* [Directions for this task]: Transcribe the part of the survey nonresponse passage that begins with the words containing "Nevertheless, the nonrespondent" and ends with "that were included.".

* [Passage shown]:
In order to make plausible generalizations, the effective response
rate should usually be at least 75 percent for each variable
measure--a goal used by most practitioners.  By effective response
rate, we mean the percentage of people who return the questionnaire
minus the percentage of people who failed to answer for the variable
in question.  Small to moderate differences between the respondent
and nonrespondent populations will then usually have little or no
bias effect on the results.  Transmittal letters that convey the
relevance and importance of the questionnaire and systematic
follow-ups help bring high response rates. 

Nevertheless, the nonrespondent population should be analyzed unless
the response rate is over 95 percent.  A comparison of respondents
and nonrespondents with regard to demographic and other important
characteristics can reveal whether or not nonresponse occurred
systematically (for example, in a particular region or other segment
of the questionnaire group).  In a survey of employees who were
subject to an agency's reduction in force, we found a high
nonresponse rate in the Atlanta region.  In another survey on block
grants, all respondents whose last names began with "U" were missing. 
In both surveys, the mailgram contractor had neglected to send out
follow-up notices.  This could have resulted in misrepresentation of
the respondents' views, insofar as the groups that were excluded
differed from those that were included. 

Aside from reflecting mailing mistakes, the nonresponse rate may
reflect certain conditions or respondent attributes.  In a study of
zoning and group homes, we analyzed responses to see whether people
from states with unfavorable zoning laws did not respond.  We also
compared response rates for the types of population that facilities
served (for example, the mentally retarded or emotionally ill). 

The workpapers should document the analysis of the composition of the
nonrespondents, indicate the number and type of categories excluded
from the expected population or sample, and document attempts to
verify or trace the correct addresses of those who could not be
reached by mail.  If a nonresponse bias is detected, and we can make
assumptions about the nonrespondent population, the survey results
should be adjusted.  For example, if a disproportionate number of
nonrespondents are from California and we can assume that they are no
different from the California respondents but we find that the people
from California respond very differently from people in the rest of
the nation, we should weight the California responses to account for
this underreporting bias. 

If the response rate is lower than 75 percent and the standard
follow-up procedures have been followed, it may be necessary to
telephone or interview a random sample of nonrespondents to obtain
answers to key questions or to find out why they did not complete the
form.  This information is important for two reasons:  it brings more
confidence to the evaluator about the meaningfulness and systematic
nature of the nonresponses, and it helps assess the data that were
returned.  A discussion of the nonresponses should be included in the
workpapers and in the discussion of methodology. 

In addition to the people who do not return the questionnaire, some
proportion of the people who do respond will not complete some items. 
Thus, the average nonresponse rate should also be calculated for each
item in order to determine whether the data from an item can be
included in the analyses. 

Item nonresponse rates average about 3 percent.  If the rate is more
than about 7 percent, it should be analyzed to determine if the item
presented a threat to respondents, was not perceived as relevant to
the questionnaire focus, or contained design flaws or other factors
that caused the low response rate.  If the nonresponse rate is
uncharacteristically large and, consequently, the item is excluded
from our analysis, the final report should disclose this.  Again, the
item nonresponse analyses should be included in the workpapers and
the discussion of methodology.

* [Available data]:
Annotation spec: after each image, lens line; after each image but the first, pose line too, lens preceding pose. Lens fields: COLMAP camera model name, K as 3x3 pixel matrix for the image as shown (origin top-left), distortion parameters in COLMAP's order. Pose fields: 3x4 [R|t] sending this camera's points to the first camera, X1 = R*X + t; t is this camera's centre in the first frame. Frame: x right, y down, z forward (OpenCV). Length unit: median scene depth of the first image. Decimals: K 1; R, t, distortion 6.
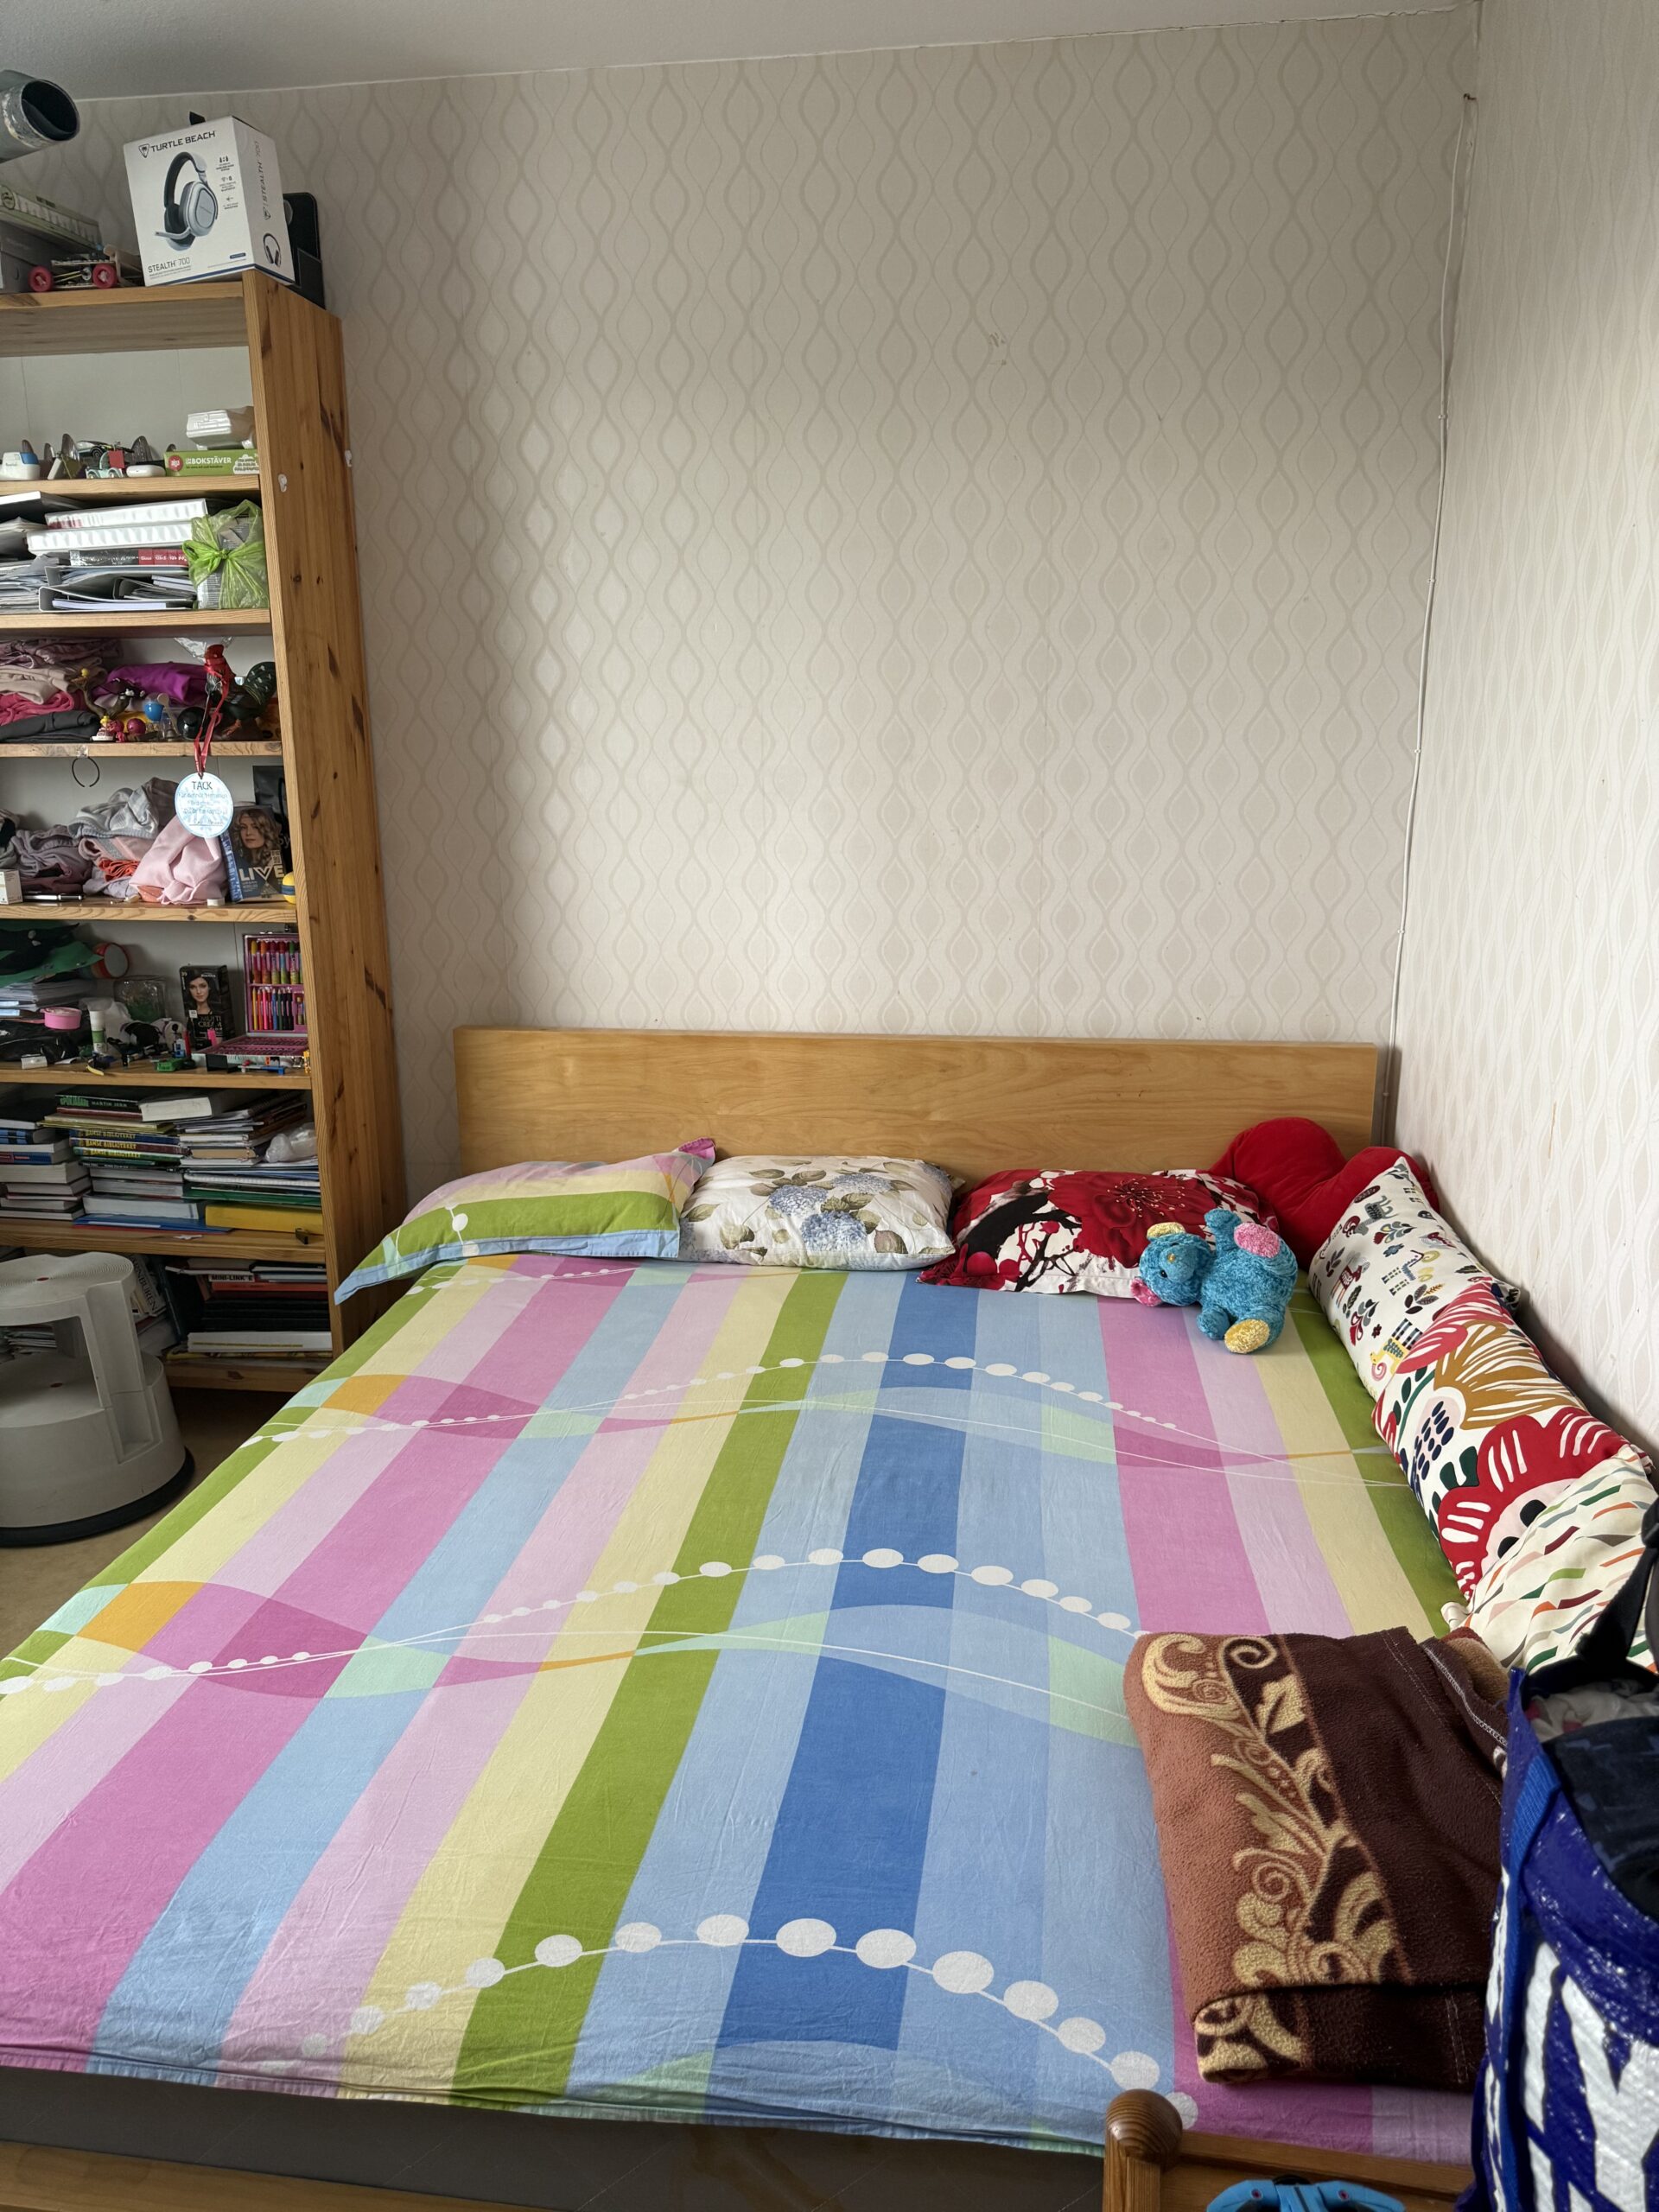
lens RADIAL K [[1547.9, 0, 831.8], [0, 1547.9, 1111.3], [0, 0, 1]] dist [0.001596, -0.014974]
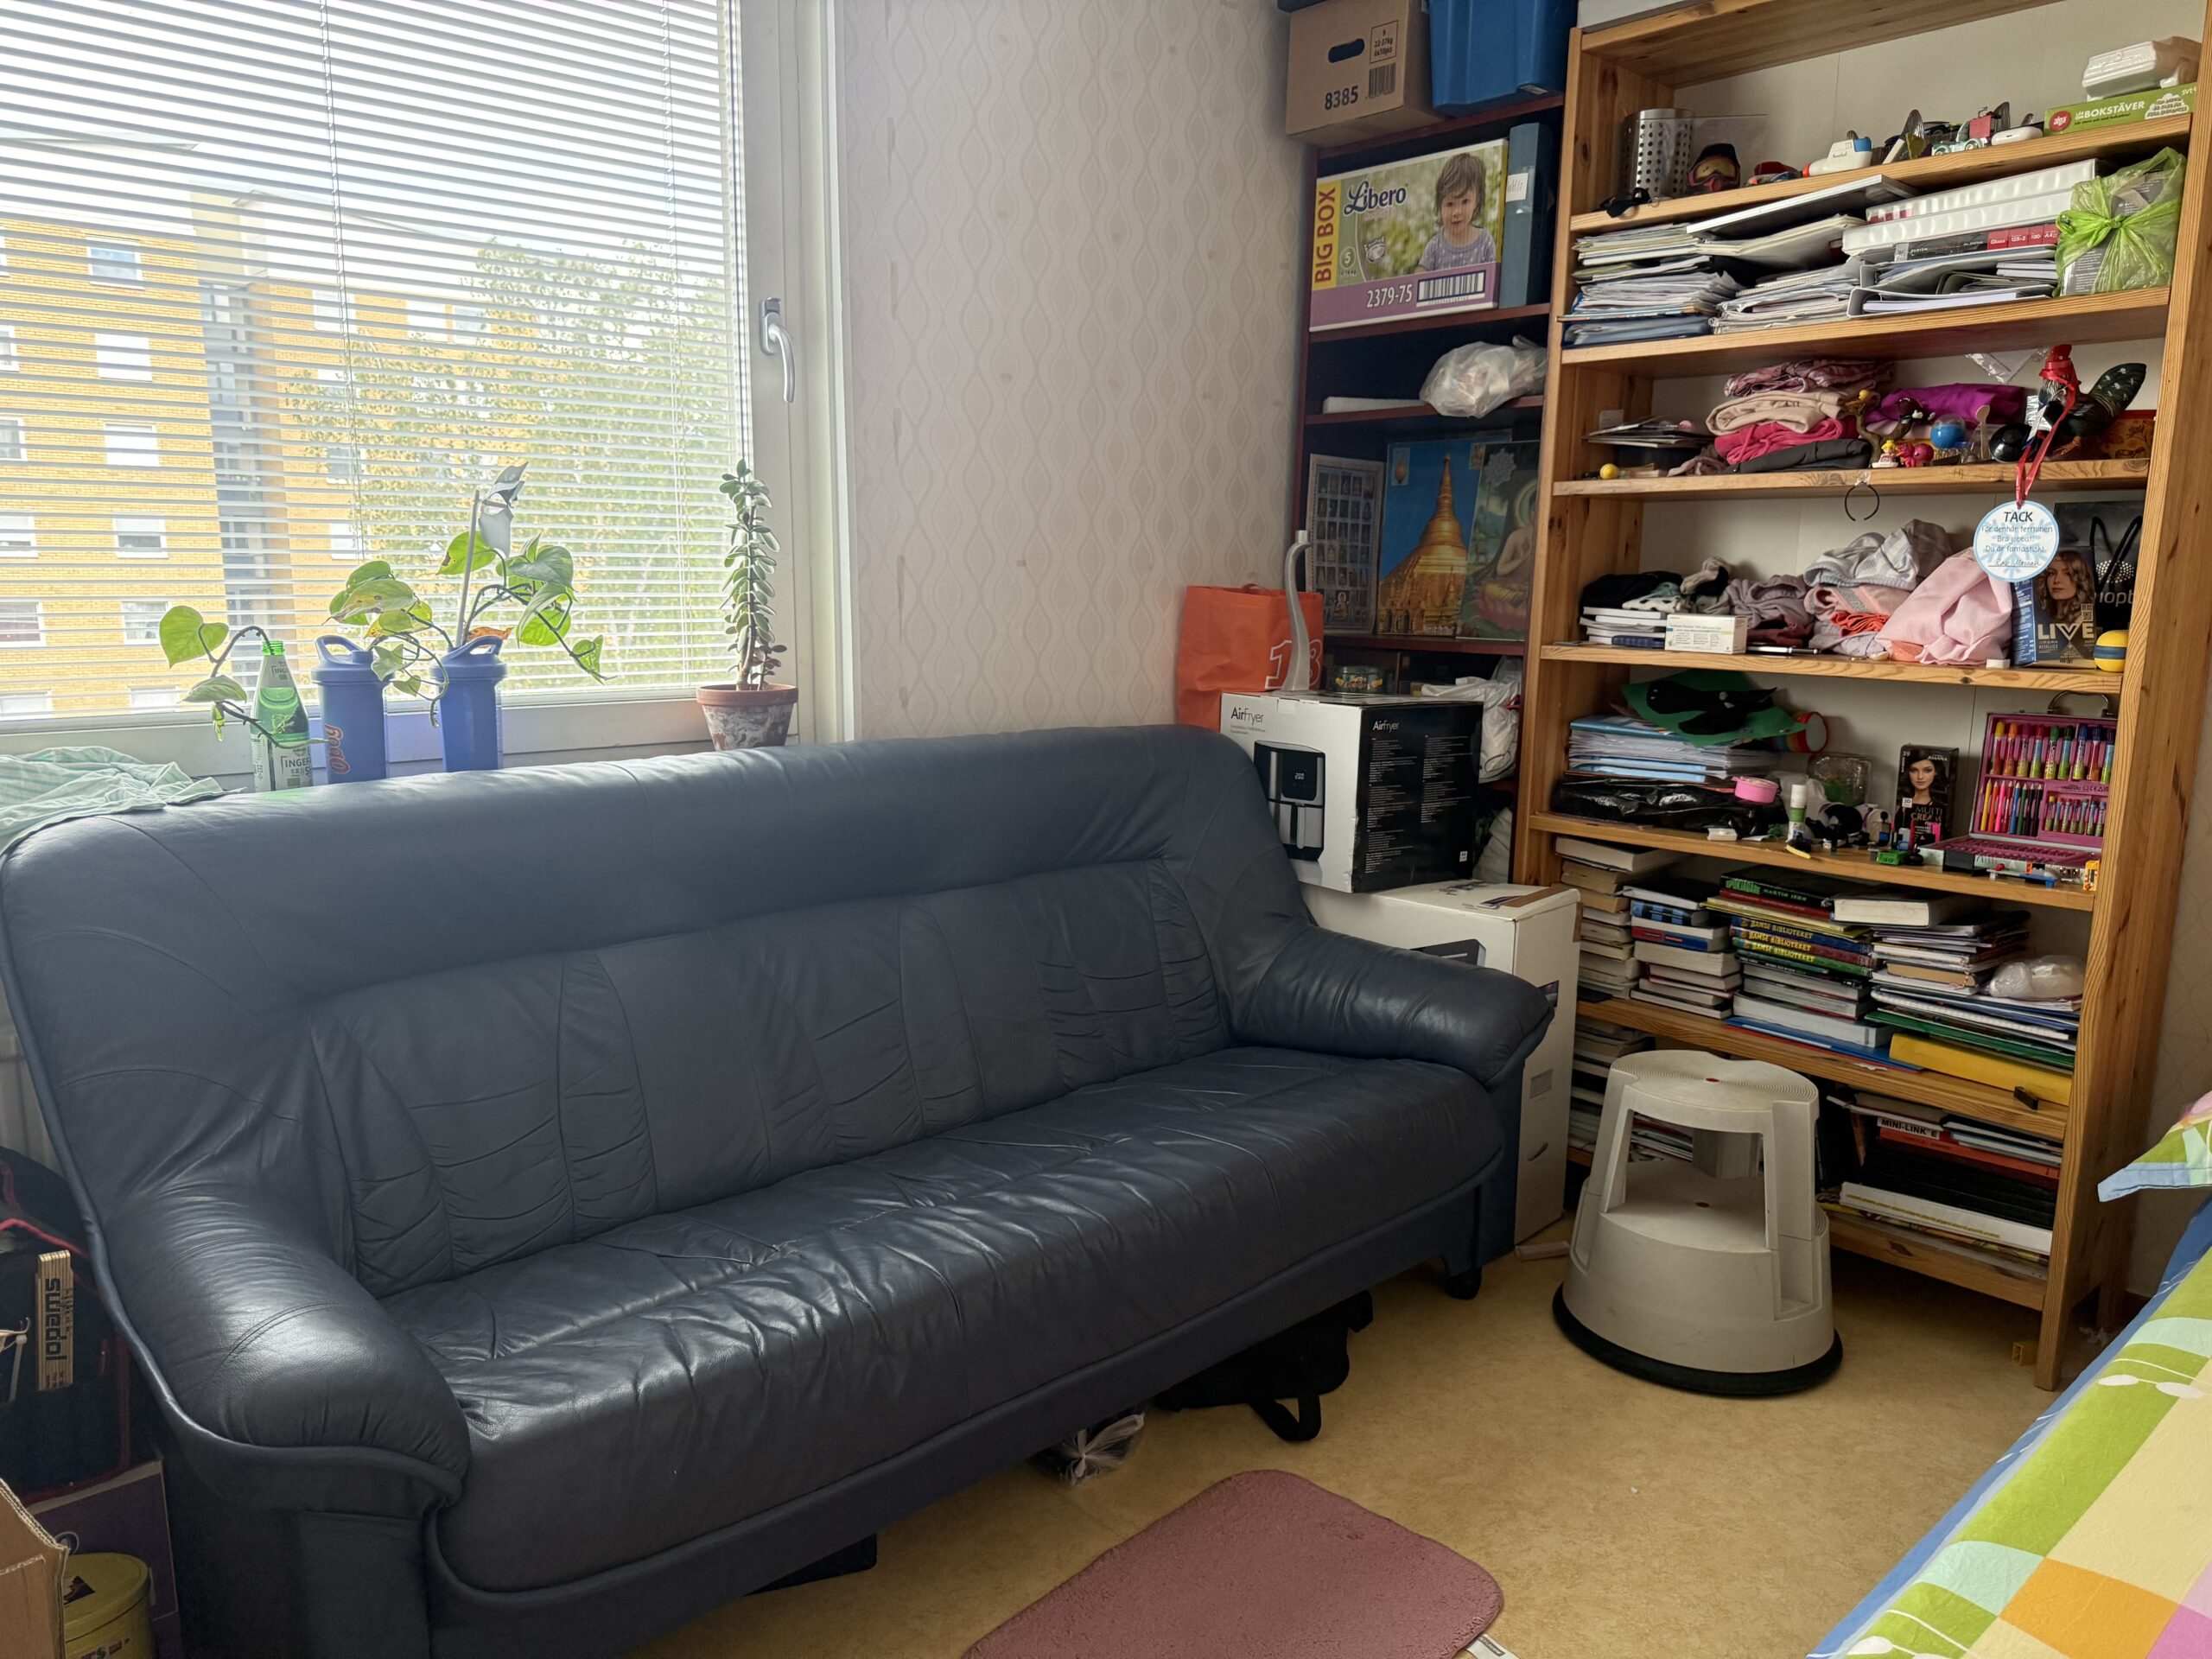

* [Response area]:
Nevertheless, the nonrespondent population should be analyzed unless
the response rate is over 95 percent.  A comparison of respondents
and nonrespondents with regard to demographic and other important
characteristics can reveal whether or not nonresponse occurred
systematically (for example, in a particular region or other segment
of the questionnaire group).  In a survey of employees who were
subject to an agency's reduction in force, we found a high
nonresponse rate in the Atlanta region.  In another survey on block
grants, all respondents whose last names began with "U" were missing. 
In both surveys, the mailgram contractor had neglected to send out
follow-up notices.  This could have resulted in misrepresentation of
the respondents' views, insofar as the groups that were excluded
differed from those that were included.